Pull every line with "lines" from the data.

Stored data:
# # # # #
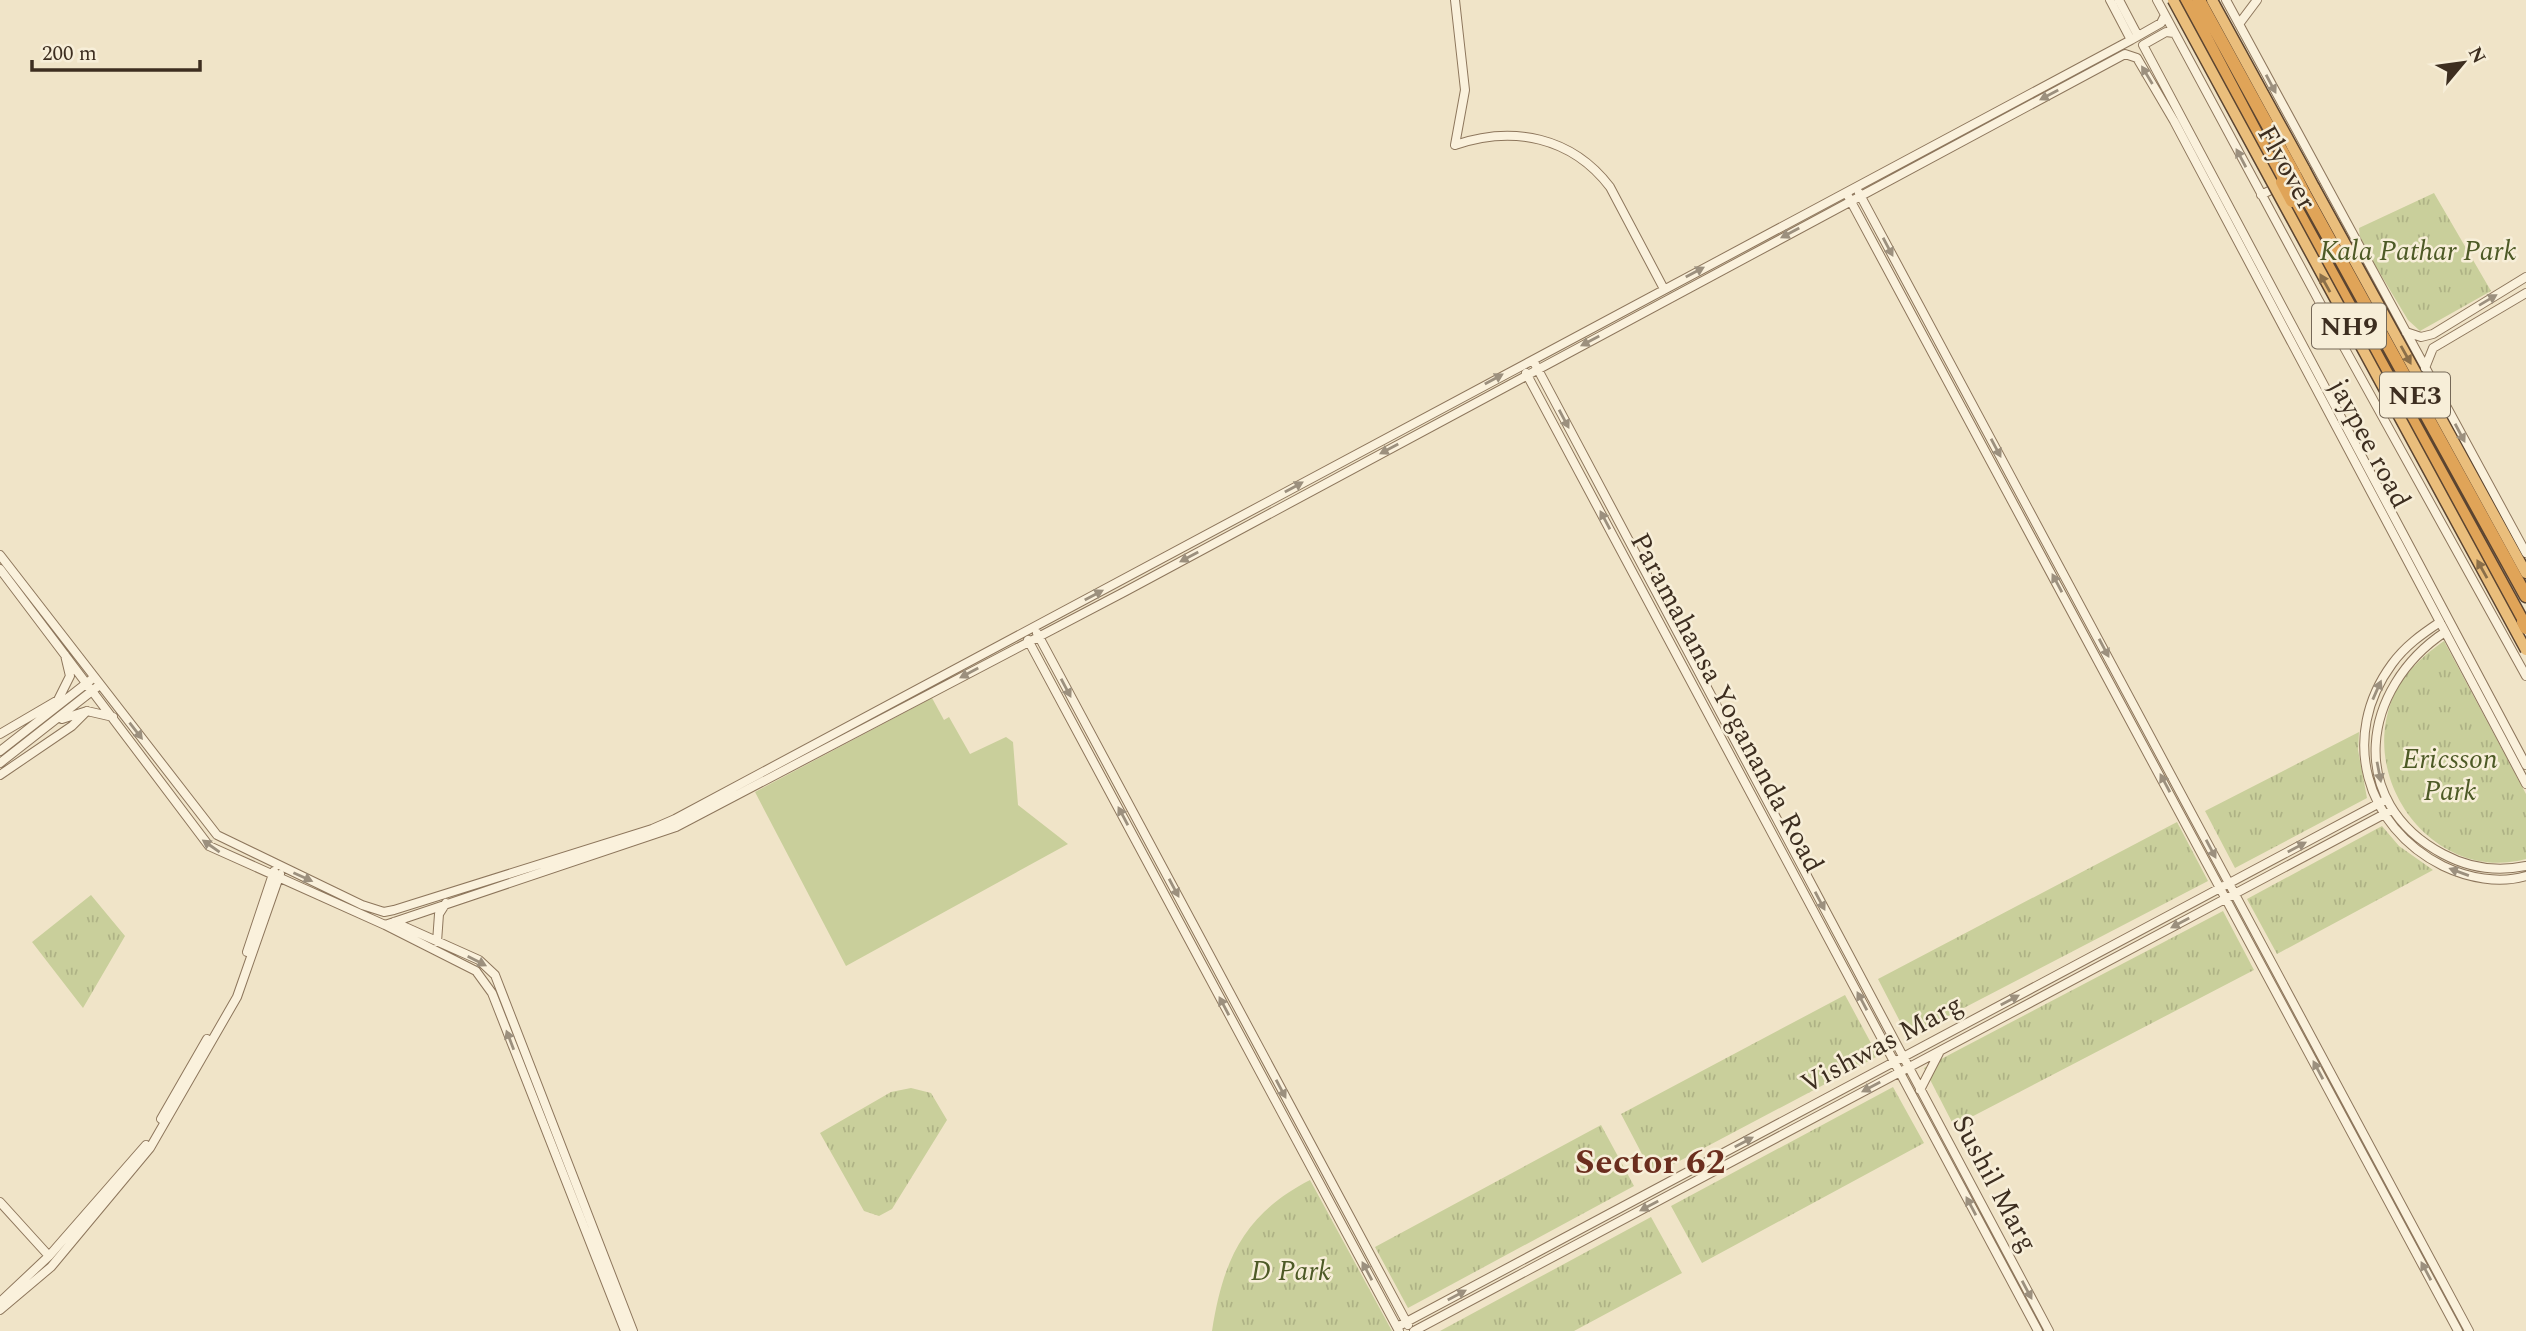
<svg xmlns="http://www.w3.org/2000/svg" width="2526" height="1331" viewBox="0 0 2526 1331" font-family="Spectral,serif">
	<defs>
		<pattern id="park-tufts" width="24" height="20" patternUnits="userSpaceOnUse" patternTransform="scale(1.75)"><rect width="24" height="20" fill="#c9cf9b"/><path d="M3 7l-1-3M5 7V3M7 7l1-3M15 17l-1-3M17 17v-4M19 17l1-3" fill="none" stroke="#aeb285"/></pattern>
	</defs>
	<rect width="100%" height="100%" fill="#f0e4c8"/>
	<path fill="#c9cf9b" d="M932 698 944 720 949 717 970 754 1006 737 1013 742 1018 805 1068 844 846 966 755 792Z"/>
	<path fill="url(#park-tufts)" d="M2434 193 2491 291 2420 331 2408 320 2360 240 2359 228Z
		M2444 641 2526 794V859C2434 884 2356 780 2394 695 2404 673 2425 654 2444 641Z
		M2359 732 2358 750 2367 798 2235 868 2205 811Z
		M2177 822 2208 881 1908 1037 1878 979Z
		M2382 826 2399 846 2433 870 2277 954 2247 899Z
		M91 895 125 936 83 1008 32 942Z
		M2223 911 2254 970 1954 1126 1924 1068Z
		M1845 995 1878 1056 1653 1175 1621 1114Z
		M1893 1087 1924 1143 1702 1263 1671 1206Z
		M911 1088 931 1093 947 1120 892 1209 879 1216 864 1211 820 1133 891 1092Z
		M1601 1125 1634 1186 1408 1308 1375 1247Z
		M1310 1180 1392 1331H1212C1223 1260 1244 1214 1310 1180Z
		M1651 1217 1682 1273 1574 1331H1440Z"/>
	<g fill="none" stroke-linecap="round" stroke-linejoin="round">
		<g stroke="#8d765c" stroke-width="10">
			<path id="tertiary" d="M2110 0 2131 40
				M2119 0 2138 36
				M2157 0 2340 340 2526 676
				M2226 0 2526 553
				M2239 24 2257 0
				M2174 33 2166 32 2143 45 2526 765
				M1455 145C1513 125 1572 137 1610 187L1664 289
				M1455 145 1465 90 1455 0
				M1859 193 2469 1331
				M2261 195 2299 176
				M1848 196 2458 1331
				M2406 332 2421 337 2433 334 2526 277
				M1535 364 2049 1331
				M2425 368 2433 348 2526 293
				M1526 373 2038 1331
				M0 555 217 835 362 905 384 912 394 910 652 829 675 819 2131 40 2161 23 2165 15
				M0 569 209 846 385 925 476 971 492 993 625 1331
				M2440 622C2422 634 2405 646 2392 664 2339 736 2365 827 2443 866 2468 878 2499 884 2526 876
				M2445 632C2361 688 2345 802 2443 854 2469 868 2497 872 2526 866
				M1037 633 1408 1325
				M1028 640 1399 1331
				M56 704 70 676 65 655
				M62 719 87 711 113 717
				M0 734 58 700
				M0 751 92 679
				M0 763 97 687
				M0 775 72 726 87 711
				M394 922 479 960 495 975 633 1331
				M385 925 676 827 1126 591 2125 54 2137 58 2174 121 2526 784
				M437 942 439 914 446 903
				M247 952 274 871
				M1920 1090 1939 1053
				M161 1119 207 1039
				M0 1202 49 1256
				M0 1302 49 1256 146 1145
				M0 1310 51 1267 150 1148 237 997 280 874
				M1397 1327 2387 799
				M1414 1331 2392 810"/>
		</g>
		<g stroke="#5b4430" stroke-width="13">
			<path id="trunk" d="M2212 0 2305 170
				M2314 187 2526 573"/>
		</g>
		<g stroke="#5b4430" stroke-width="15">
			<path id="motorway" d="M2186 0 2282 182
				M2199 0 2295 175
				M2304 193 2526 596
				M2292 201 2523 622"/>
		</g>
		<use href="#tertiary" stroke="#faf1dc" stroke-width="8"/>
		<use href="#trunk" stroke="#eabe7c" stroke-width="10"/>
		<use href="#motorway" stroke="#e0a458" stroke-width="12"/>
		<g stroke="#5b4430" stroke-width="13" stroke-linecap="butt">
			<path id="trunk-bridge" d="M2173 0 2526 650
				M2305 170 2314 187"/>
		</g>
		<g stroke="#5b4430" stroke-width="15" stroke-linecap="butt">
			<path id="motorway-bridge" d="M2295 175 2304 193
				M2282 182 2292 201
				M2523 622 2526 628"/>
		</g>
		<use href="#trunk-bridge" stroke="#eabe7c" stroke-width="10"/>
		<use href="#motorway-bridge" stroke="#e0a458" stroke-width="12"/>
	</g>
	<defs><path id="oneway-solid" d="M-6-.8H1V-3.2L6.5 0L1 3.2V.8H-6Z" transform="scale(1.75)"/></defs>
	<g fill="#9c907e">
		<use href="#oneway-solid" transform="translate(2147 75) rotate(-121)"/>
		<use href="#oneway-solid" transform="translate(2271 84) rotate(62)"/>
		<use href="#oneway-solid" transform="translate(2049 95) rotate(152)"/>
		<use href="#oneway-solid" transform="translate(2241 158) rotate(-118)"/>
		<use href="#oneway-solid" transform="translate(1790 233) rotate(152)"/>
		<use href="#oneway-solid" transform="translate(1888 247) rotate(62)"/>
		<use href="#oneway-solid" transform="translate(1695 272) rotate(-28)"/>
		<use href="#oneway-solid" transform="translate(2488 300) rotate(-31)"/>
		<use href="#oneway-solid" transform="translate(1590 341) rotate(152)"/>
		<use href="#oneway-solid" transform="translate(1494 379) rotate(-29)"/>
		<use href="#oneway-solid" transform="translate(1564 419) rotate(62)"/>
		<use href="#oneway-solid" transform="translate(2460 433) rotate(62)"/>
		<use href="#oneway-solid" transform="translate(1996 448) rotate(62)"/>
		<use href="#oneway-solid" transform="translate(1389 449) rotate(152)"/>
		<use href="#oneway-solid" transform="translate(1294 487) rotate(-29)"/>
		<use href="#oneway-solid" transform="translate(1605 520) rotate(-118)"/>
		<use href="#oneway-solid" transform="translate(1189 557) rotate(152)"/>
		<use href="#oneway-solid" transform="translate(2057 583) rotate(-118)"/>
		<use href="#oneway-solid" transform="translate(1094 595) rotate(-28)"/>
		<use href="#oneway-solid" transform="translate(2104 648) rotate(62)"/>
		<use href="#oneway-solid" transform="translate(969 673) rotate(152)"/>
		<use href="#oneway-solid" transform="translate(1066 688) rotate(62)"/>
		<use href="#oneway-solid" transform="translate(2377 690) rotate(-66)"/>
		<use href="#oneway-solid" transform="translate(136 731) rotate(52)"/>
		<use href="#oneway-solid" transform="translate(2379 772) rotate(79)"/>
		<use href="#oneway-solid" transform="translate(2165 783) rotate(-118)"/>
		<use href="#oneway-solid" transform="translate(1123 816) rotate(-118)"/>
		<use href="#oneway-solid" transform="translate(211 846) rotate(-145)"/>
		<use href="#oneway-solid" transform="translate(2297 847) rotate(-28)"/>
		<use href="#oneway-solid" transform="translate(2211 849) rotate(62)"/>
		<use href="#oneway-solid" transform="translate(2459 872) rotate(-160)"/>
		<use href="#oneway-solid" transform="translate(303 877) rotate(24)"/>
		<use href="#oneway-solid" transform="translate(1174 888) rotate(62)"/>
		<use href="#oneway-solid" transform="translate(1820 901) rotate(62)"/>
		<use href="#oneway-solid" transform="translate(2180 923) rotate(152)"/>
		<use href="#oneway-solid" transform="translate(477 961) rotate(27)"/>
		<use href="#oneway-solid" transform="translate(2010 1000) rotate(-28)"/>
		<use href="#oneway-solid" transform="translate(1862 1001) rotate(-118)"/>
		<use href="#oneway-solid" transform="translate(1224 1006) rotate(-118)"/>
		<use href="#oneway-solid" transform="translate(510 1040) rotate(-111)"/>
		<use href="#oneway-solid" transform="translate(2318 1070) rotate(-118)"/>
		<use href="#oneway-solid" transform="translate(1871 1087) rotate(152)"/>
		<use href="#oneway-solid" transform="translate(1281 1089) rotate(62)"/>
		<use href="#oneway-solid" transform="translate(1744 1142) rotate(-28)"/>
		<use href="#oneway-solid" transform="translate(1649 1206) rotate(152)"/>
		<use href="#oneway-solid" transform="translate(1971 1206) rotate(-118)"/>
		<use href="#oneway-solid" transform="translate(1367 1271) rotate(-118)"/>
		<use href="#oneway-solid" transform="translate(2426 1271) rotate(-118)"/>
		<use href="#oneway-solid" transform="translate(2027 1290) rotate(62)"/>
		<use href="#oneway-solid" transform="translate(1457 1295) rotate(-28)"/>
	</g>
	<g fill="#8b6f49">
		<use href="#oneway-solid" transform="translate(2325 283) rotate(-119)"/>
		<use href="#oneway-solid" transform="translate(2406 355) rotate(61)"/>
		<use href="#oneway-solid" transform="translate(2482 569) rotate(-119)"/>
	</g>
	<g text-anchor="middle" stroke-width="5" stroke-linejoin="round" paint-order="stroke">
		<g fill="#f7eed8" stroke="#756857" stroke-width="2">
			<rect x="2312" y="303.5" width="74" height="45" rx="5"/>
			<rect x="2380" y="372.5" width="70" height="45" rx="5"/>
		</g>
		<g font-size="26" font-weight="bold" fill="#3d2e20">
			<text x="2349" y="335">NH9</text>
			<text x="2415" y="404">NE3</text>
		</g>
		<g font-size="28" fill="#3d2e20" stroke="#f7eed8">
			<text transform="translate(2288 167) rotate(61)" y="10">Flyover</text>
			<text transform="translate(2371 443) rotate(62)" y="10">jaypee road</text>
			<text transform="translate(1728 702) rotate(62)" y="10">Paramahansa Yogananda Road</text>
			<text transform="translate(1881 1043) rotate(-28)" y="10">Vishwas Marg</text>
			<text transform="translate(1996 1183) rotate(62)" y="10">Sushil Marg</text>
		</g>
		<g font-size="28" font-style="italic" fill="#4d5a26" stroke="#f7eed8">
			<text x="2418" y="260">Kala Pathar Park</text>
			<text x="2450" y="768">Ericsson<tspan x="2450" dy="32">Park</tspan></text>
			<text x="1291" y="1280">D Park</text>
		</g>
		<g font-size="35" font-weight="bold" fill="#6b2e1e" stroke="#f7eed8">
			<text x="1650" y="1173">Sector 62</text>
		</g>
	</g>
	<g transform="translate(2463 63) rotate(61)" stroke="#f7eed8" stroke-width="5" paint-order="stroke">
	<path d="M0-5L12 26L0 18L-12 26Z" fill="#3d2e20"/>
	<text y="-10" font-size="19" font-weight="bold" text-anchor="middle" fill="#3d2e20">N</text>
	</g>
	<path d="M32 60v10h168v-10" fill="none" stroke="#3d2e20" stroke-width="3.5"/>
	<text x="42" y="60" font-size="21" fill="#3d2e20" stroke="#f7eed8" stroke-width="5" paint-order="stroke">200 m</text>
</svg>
# # # # #
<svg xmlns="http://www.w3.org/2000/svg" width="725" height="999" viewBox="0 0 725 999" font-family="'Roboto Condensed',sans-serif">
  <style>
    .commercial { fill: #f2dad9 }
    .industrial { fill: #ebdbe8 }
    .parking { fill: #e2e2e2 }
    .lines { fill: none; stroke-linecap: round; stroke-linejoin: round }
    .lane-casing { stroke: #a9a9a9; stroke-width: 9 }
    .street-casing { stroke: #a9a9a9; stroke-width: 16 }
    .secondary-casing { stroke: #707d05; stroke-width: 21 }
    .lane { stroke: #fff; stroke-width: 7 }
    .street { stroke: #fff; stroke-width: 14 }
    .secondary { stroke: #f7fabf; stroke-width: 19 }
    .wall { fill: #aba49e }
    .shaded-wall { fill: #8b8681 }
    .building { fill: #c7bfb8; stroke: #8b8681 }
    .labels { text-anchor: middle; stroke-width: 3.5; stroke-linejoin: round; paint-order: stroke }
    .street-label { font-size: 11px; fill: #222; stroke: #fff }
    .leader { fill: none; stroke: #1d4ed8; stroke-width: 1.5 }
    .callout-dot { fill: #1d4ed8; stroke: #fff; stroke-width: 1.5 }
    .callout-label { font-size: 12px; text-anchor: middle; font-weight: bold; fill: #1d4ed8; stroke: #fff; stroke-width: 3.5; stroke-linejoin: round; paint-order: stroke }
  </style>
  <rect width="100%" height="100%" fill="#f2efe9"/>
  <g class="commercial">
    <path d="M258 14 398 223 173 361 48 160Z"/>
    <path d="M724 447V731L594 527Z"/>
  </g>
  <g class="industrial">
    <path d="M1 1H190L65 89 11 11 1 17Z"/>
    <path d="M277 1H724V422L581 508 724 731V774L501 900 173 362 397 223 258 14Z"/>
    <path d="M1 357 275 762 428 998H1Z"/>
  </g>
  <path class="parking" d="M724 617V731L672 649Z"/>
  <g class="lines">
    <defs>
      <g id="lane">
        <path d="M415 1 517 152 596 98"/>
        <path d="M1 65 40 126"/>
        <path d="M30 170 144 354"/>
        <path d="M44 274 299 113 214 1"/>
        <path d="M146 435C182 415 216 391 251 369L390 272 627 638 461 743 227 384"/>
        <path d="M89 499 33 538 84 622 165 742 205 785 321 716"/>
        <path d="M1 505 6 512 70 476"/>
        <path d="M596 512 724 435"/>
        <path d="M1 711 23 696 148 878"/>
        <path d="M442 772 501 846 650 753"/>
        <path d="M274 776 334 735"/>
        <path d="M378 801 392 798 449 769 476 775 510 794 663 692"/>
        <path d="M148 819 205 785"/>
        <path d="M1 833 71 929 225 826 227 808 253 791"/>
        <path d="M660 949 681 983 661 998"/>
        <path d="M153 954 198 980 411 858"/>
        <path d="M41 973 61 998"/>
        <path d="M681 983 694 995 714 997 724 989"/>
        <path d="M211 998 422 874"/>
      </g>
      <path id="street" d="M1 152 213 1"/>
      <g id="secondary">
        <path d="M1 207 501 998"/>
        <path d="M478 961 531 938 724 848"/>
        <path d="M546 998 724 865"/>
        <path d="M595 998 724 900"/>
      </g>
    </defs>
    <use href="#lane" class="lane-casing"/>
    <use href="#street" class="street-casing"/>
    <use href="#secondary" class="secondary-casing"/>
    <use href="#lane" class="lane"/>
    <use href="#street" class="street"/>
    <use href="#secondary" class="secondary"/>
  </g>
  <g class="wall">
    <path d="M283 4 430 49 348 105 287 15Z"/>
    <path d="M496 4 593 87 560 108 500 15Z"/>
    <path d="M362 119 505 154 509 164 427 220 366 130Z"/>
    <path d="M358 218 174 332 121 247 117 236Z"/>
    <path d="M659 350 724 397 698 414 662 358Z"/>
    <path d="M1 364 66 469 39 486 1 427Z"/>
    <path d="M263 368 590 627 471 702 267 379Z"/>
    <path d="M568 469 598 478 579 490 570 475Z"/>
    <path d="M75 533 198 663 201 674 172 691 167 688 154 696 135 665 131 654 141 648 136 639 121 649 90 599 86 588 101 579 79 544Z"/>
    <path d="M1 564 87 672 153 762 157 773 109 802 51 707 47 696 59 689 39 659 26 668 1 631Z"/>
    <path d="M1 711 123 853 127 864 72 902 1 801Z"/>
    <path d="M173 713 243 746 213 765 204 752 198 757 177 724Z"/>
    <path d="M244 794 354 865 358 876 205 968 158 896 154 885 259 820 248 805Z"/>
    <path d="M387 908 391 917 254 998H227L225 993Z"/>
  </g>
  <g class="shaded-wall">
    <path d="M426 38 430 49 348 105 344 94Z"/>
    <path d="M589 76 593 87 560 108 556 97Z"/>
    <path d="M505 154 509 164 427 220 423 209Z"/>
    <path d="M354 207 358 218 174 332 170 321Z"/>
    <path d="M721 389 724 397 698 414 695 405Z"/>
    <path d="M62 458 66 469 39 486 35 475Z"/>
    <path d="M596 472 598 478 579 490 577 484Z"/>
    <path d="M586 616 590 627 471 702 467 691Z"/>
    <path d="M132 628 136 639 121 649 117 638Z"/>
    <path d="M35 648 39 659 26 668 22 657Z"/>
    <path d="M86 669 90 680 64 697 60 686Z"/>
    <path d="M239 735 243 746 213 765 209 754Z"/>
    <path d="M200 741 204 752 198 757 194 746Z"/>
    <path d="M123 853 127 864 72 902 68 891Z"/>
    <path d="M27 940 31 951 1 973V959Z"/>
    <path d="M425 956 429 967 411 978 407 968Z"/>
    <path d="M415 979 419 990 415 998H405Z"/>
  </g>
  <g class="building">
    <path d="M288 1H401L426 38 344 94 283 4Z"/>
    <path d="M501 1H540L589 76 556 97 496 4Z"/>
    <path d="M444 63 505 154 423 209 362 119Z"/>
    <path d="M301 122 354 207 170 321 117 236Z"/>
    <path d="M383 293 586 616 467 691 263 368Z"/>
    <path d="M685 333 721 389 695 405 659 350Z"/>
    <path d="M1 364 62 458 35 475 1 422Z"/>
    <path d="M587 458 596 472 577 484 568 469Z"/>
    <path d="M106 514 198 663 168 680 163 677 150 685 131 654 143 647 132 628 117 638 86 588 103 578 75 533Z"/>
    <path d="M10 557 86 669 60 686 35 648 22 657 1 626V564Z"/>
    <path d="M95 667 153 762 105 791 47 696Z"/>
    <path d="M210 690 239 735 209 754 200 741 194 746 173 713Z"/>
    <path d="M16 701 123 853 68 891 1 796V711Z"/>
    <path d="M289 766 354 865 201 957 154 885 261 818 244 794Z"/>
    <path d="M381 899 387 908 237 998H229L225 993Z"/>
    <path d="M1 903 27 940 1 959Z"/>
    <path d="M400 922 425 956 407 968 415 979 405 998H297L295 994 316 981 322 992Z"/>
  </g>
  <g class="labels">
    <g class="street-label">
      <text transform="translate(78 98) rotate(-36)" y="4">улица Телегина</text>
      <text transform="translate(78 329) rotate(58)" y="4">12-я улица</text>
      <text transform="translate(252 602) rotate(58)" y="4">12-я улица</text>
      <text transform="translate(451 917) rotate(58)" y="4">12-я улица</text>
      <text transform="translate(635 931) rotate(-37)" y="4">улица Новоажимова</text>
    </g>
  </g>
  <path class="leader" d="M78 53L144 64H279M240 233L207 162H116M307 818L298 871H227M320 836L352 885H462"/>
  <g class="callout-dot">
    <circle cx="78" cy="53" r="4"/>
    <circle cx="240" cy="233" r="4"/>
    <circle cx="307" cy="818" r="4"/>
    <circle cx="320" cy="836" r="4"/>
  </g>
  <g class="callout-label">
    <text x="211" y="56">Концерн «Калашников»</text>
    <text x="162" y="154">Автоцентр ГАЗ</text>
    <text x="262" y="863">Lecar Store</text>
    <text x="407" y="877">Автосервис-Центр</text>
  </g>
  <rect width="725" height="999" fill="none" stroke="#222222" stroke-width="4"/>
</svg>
# # # # #
Result of the task:
    .lines { fill: none; stroke-linecap: round; stroke-linejoin: round }
  <g class="lines">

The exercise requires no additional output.